This project will develop techniques for the use of process and data driven computational models, data science, machine learning (ML) and artificial intelligence (AI) to support planning, design, and implementation of natural and nature-based features (NNBFs) in water resources infrastructure.
The
Ecohydrology Team at the ERDC Environmental Laboratory is conducting research to incorporate engineered natural and nature-based features (NNBFs) into water resources infrastructure planning and management to deliver economic, environmental, and social benefits.

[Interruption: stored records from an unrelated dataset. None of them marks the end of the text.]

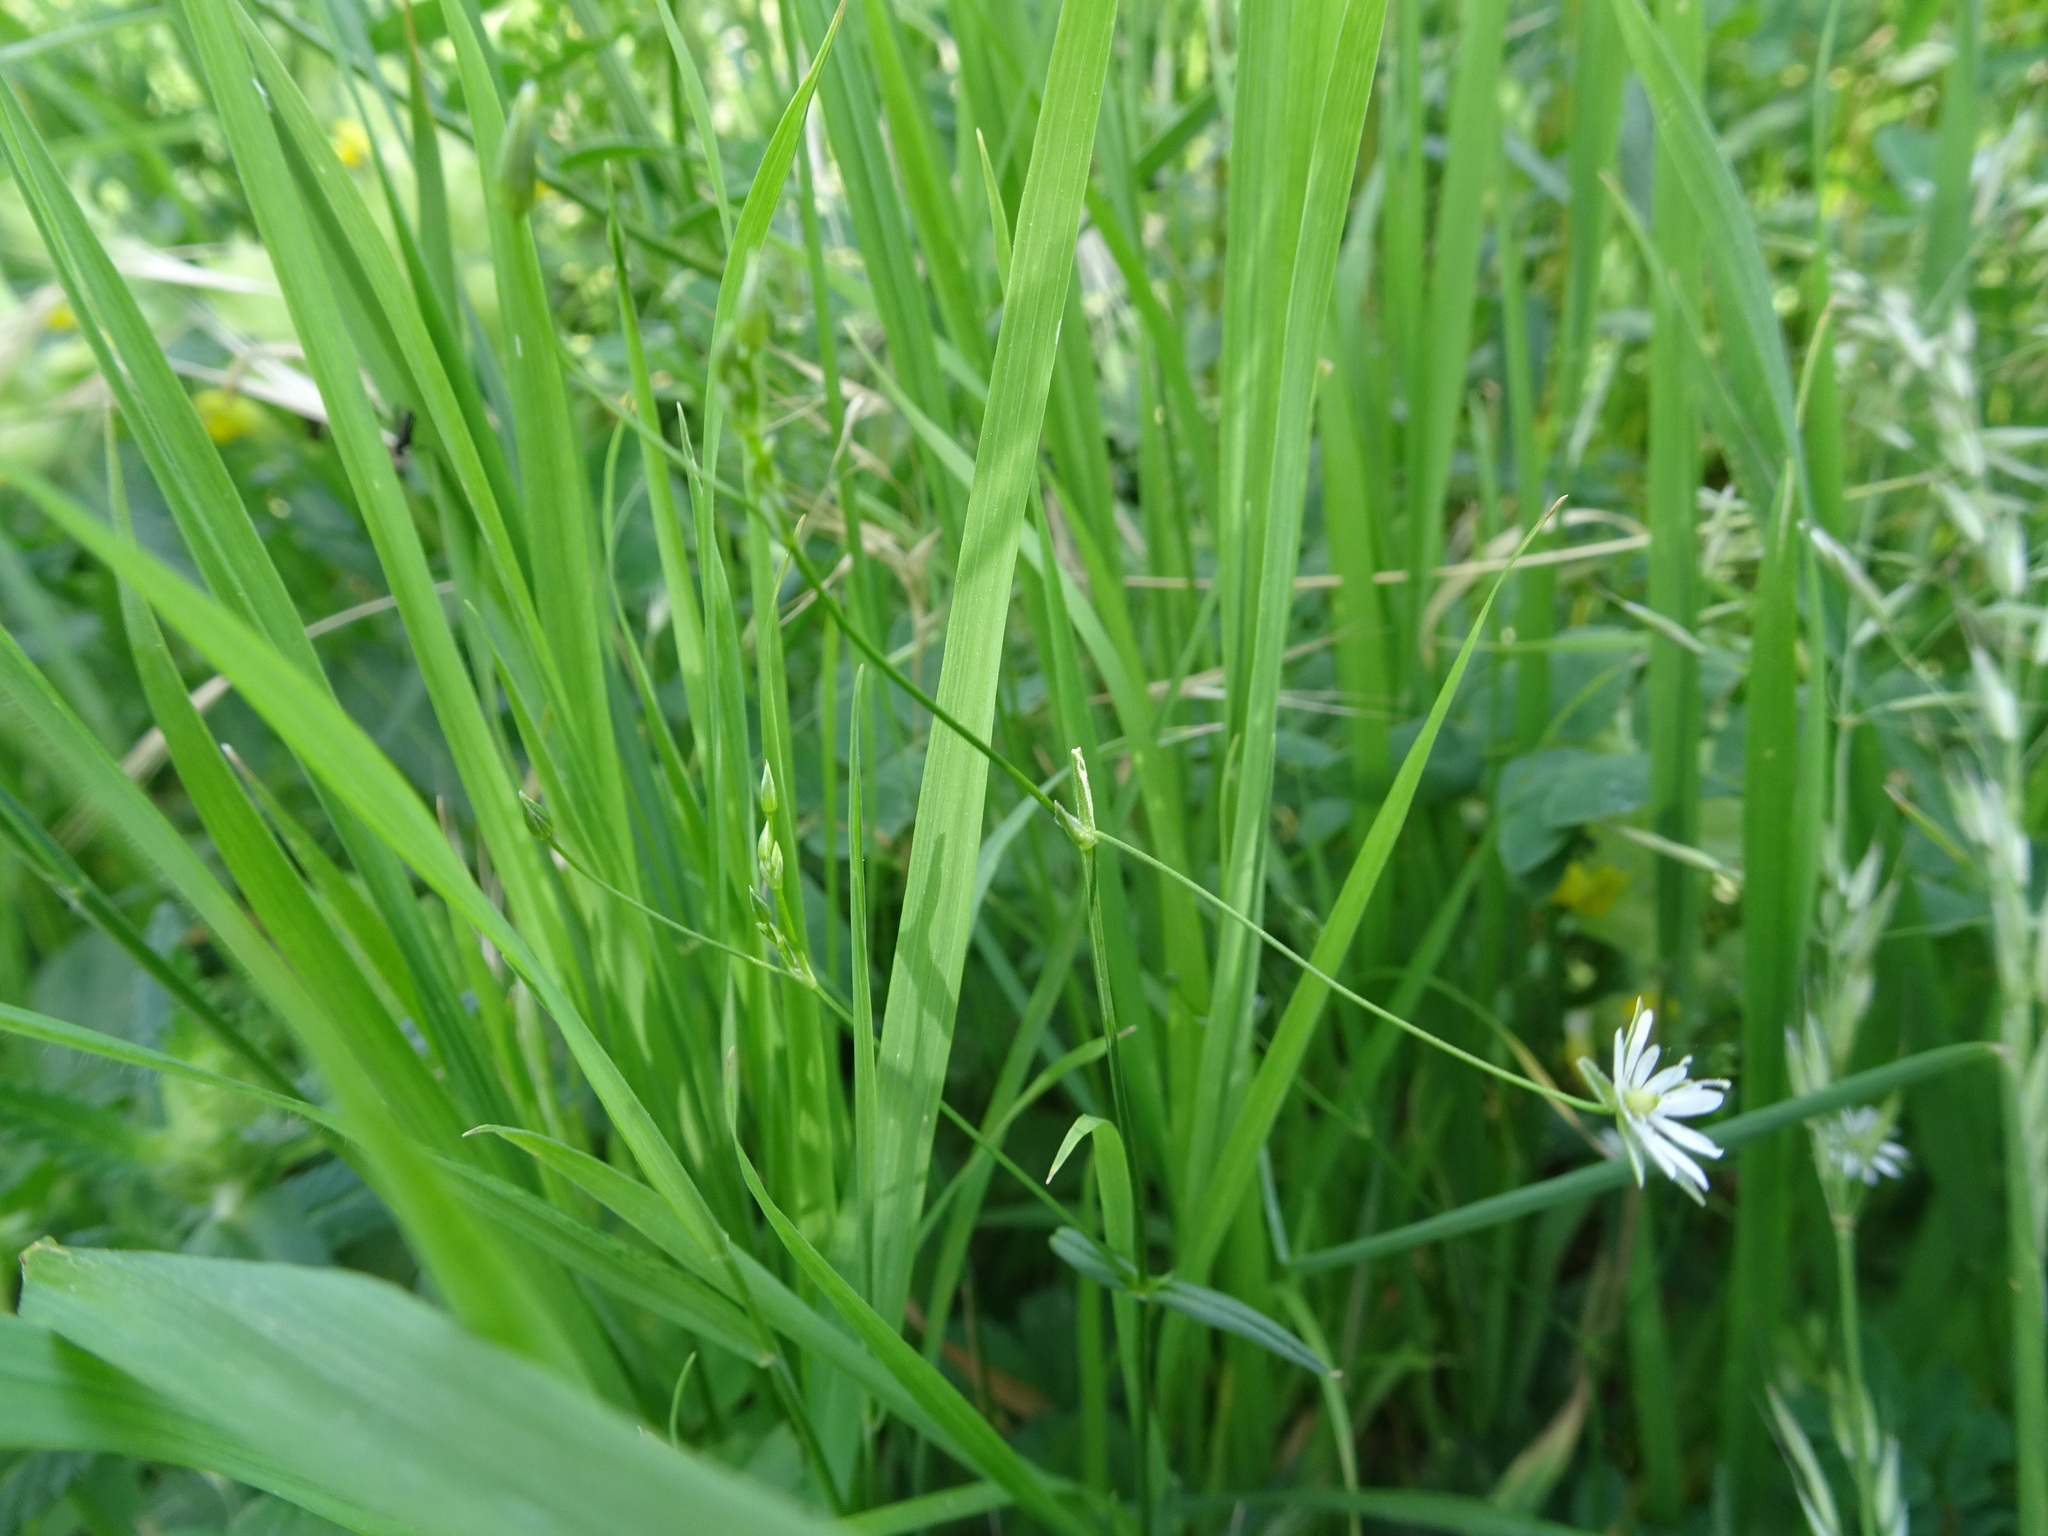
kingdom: Plantae
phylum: Tracheophyta
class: Magnoliopsida
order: Caryophyllales
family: Caryophyllaceae
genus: Stellaria
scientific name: Stellaria graminea
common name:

Data-driven ML/AI models are needed to better simulate the evolution of NNBFs with the context of their environment on decadal timescales under a variety of possible loading conditions.
To parameterize these models, data science and literature review will be conducted to categorize and synthesize existing information about the performance of NNBFs in past experiments and to support the development of hybrid process-based, ML/AI engineering models.
Program Description/Objective:
The R&D objectives are to support several needs within this broad topic area, namely:
(1) the completion of literature reviews describing the state of research and practice and (2) short reports outlining methods, tasks, and deliverables for specific subtopics, which include:
(a) The role of AI/ML in supporting natural and nature-based features (NNBF) research and designs; b) Modeling feedbacks between physical and natural/ecological systems; (c) Characterization of NNBFs performance and risk reduction benefits, and (d)Engineered design of NNBFs.
Each of these literature reviews and short reports should be less than 10 pages, include citations and background data, code, etc.